Царь Давид повернул голову и заметал его. Щелки глаз сузились еще больше, так что даже Шафан и тот не мог поймать его взгляд, ужасная гримаса исказила лицо. Мне бы надо играть для него! — подумал Шафан. Весь облик царя стал вдруг совершенно необъясним, он как бы ушел в собственную непостижимость.
Шафан! — вскричал он. Давно ли ты стоишь здесь, за столпом?
Я стоял там все время, сказал Шафан, и голос его дрогнул от тепла и участия. Я все видел!
Царь приподнялся на локте и странно чужим и надломленным голосом кликнул стражу. А когда воины прибежали, крикнул им:
Уведите этого отрока! Вынесите его во двор и поразите мечом! Выколите ему глаза!
А Шафан только и смог подумать: вот и такое тоже возможно, непостоянна, как ветер, любовь, и нет на свете ничего, кроме непостоянства. Оно объемлет меня со всех сторон, оно отверзает очи слепых.
И он повернулся к царю, взял душу свою и протянул ему на ладони, не мог он оставить царя, не сказавши хоть малую долю того, что переполняло его. Но не сумел выдавить ни слова, ни даже стона.
А Вирсавия не сказала ничего.
Немного погодя царь Давид поднялся, он не смотрел на нее, обратил к ней свою широкую, чуть сутулую спину, оправил одежду, движения его были тяжеловесны и решительны, будто показывали, сколь он непоколебим и бесстрастен, рыжеватые, дремучие волоса лежали на плечах.
Совсем недавно они были почти одно, его пот увлажнял и холодил ее кожу, и волосок от его бороды пристал к ее губам, но теперь тело его вдруг представилось Вирсавии необычайно далеким, она не посмела бы окликнуть его, даже робко, с глубочайшим трепетом, он виделся ей таким же чужим, как кумир, изваянный финикийскими каменотесами, и она вряд ли сознавала еще, что он человек.
Затем Вирсавия тоже встала, стала подбирать и приводить в порядок свою одежду и, сама не зная почему, переняла от царя манеру двигаться: согнула спину, будто ее отягощало бремя царства, а маленькие свои ноги ставила так, будто всякий шаг был чреват тяжкими последствиями, руки же поднимала с опаской, медленно, будто они были обвешаны медными пластинами.

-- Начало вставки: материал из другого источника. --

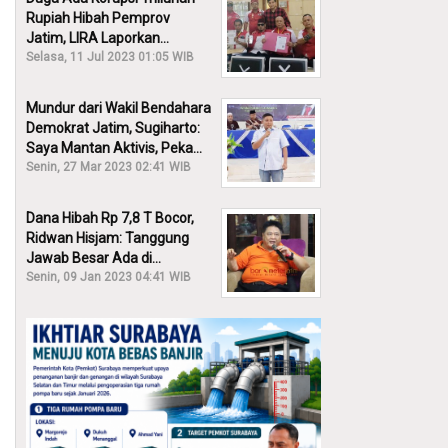
Rupiah Hibah Pemprov
Jatim, LIRA Laporkan
Khofifah ke KPK: Dia Harus
Selasa, 11 Jul 2023 01:05 WIB
Bertanggung Jawab!
Mundur dari Wakil Bendahara
Demokrat Jatim, Sugiharto:
Saya Mantan Aktivis, Peka
Sekali Kalau Ada yang
Senin, 27 Mar 2023 02:41 WIB
Overlap!
Dana Hibah Rp 7,8 T Bocor,
Ridwan Hisjam: Tanggung
Jawab Besar Ada di
Pemprov, Bukan DPRD Jatim!
Senin, 09 Jan 2023 04:41 WIB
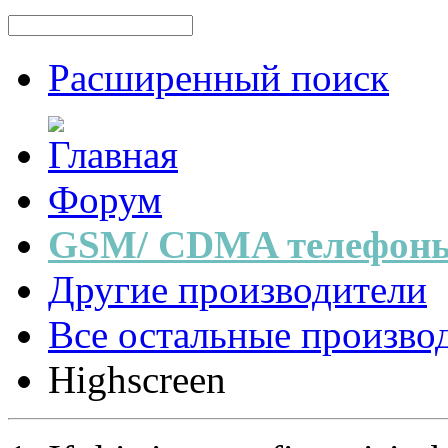
Расширенный поиск
Форум
GSM/ CDMA телефоны
Другие производители
Все остальные произво
Highscreen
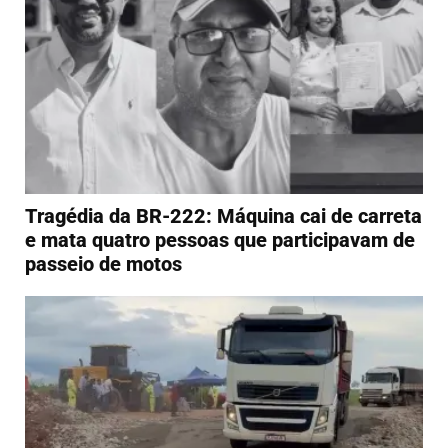
Tragédia da BR-222: Máquina cai de carreta
e mata quatro pessoas que participavam de
passeio de motos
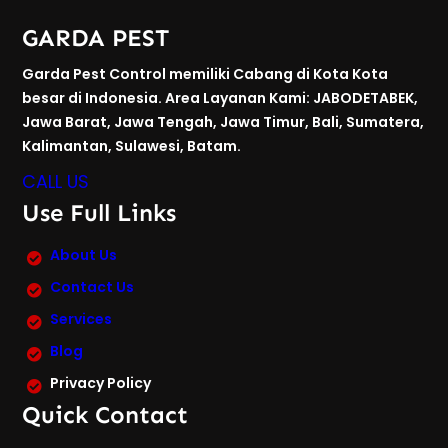
GARDA PEST
Garda Pest Control memiliki Cabang di Kota Kota
besar di Indonesia. Area Layanan Kami: JABODETABEK,
Jawa Barat, Jawa Tengah, Jawa Timur, Bali, Sumatera,
Kalimantan, Sulawesi, Batam.
CALL US
Use Full Links
About Us
Contact Us
Services
Blog
Privacy Policy
Quick Contact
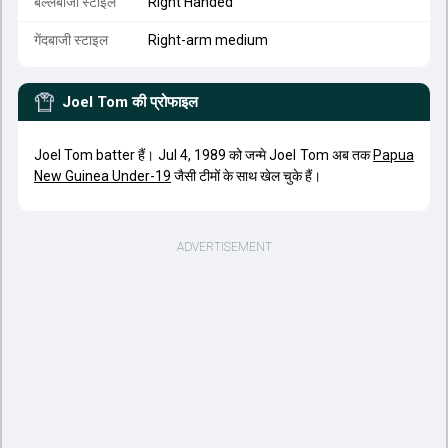
बल्लेबाजी स्टाइल
Right Handed
गेंदबाजी स्टाइल
Right-arm medium
Joel Tom
की प्रोफाइल
Joel Tom batter हैं। Jul 4, 1989 को जन्मे Joel Tom अब तक
Papua
New Guinea Under-19
जैसी टीमों के साथ खेल चुके हैं।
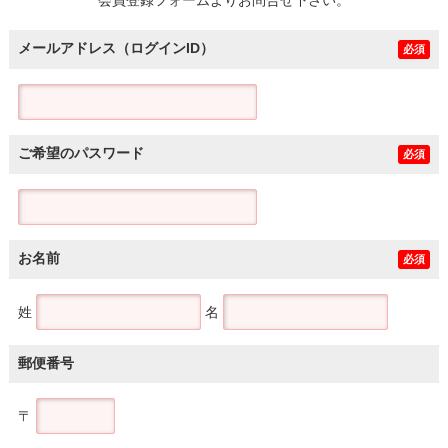
メールアドレス（ログインID）
必須
ご希望のパスワード
必須
お名前
必須
姓
名
郵便番号
〒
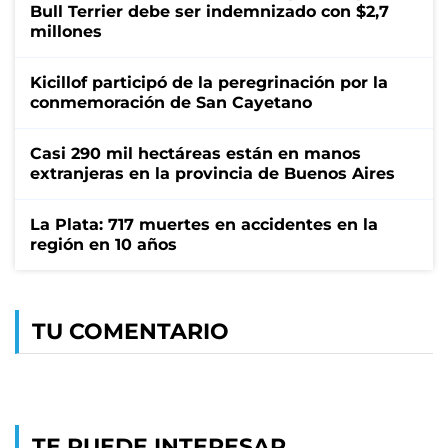
Bull Terrier debe ser indemnizado con $2,7
millones
Kicillof participó de la peregrinación por la
conmemoración de San Cayetano
Casi 290 mil hectáreas están en manos
extranjeras en la provincia de Buenos Aires
La Plata: 717 muertes en accidentes en la
región en 10 años
TU COMENTARIO
TE PUEDE INTERESAR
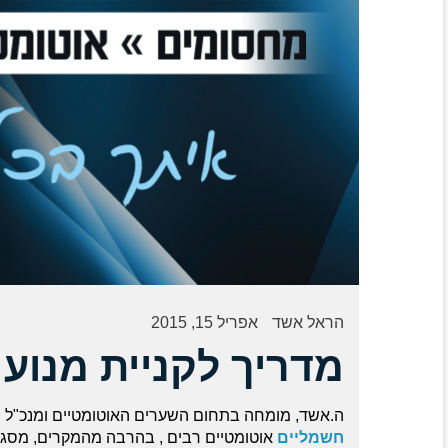
הראל אשד
אפריל 15, 2015
מדריך לקניית מנוע
ה.אשד, מומחה בתחום השערים האוטומטיים ומנכ"ל 
חשמליים
אוטומטיים רבים , בהרבה מהמקרים, מסגרי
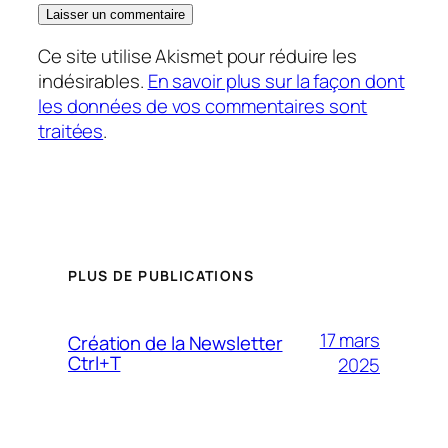
Ce site utilise Akismet pour réduire les
indésirables.
En savoir plus sur la façon dont
les données de vos commentaires sont
traitées
.
PLUS DE PUBLICATIONS
17 mars
Création de la Newsletter
Ctrl+T
2025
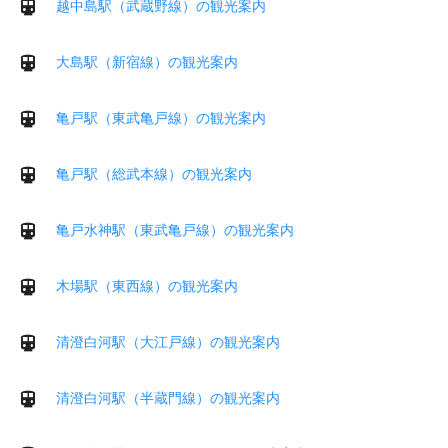
越中島駅（武蔵野線）の観光案内
大島駅（新宿線）の観光案内
亀戸駅（東武亀戸線）の観光案内
亀戸駅（総武本線）の観光案内
亀戸水神駅（東武亀戸線）の観光案内
木場駅（東西線）の観光案内
清澄白河駅（大江戸線）の観光案内
清澄白河駅（半蔵門線）の観光案内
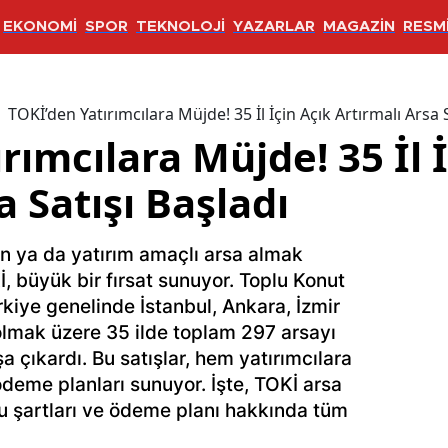
EKONOMİ
SPOR
TEKNOLOJİ
YAZARLAR
MAGAZİN
RESMİ
TOKİ’den Yatırımcılara Müjde! 35 İl İçin Açık Artırmalı Arsa 
rımcılara Müjde! 35 İl 
a Satışı Başladı
n ya da yatırım amaçlı arsa almak
, büyük bir fırsat sunuyor. Toplu Konut
rkiye genelinde İstanbul, Ankara, İzmir
 olmak üzere 35 ilde toplam 297 arsayı
a çıkardı. Bu satışlar, hem yatırımcılara
deme planları sunuyor. İşte, TOKİ arsa
uru şartları ve ödeme planı hakkında tüm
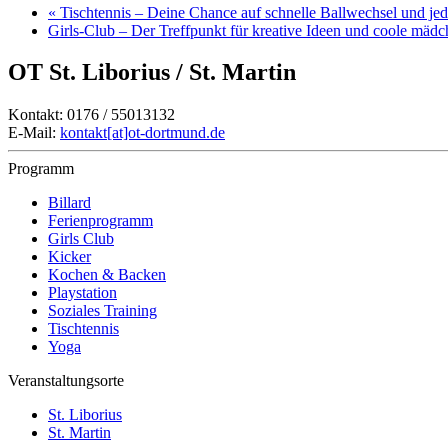
«
Tischtennis – Deine Chance auf schnelle Ballwechsel und j
Girls-Club – Der Treffpunkt für kreative Ideen und coole mäd
OT St. Liborius / St. Martin
Kontakt: 0176 / 55013132
E-Mail:
kontakt[at]ot-dortmund.de
Programm
Billard
Ferienprogramm
Girls Club
Kicker
Kochen & Backen
Playstation
Soziales Training
Tischtennis
Yoga
Veranstaltungsorte
St. Liborius
St. Martin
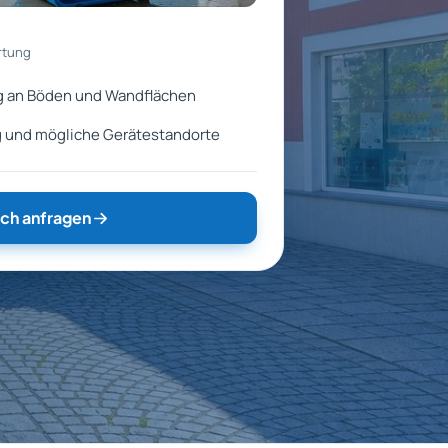
rtung
g an Böden und Wandflächen
 und mögliche Gerätestandorte
ch anfragen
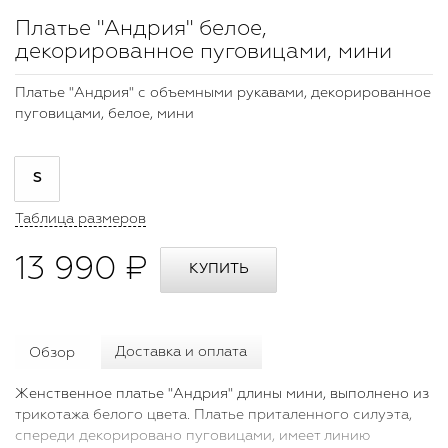
Платье "Андрия" белое,
декорированное пуговицами, мини
Платье "Андрия" с объемными рукавами, декорированное
пуговицами, белое, мини
S
Таблица размеров
13 990 ₽
Обзор
Доставка и оплата
Женственное платье "Андрия" длины мини, выполнено из
трикотажа белого цвета. Платье приталенного силуэта,
спереди декорировано пуговицами, имеет линию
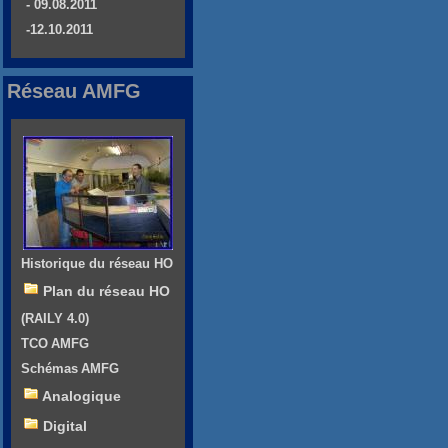
- 09.08.2011
-12.10.2011
Réseau AMFG
Historique du réseau HO
Plan du réseau HO
(RAILY 4.0)
TCO AMFG
Schémas AMFG
Analogique
Digital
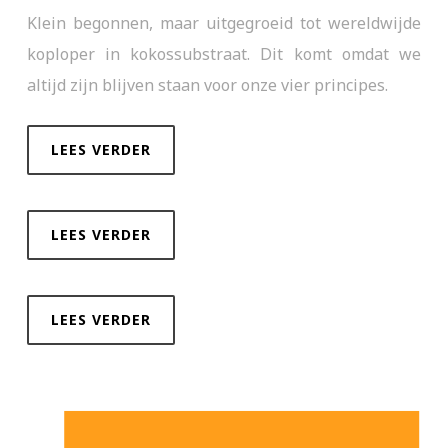
Klein begonnen, maar uitgegroeid tot wereldwijde
koploper in kokossubstraat. Dit komt omdat we
altijd zijn blijven staan voor onze vier principes.
LEES VERDER
LEES VERDER
LEES VERDER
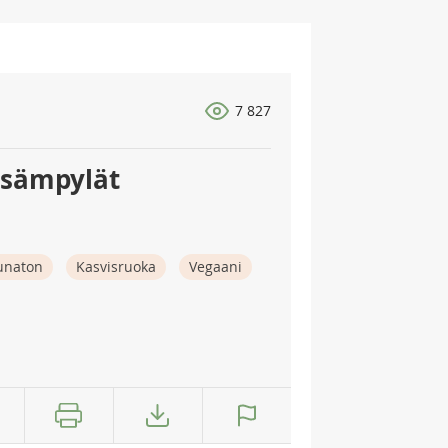
7 827
asämpylät
naton
Kasvisruoka
Vegaani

И стремительно, едва уловимо промелькнула у нее мучительная мысль, что царь завладел ею и бродил теперь внутри ее тела, что она позволила ему наполнить себя, как будто была порожним, дотоле не использованным сосудом. Болезненная судорога стиснула ее нутро, а когда царь вдруг обернулся и посмотрел на нее, она, точно пытаясь защититься, наклонила голову и непослушными от робости пальцами стала приглаживать растрепавшиеся, спутанные кудри.
Ни в коем случае нельзя ей лишиться чувств, нельзя пачкать блевотиной кедровый пол царя Давида.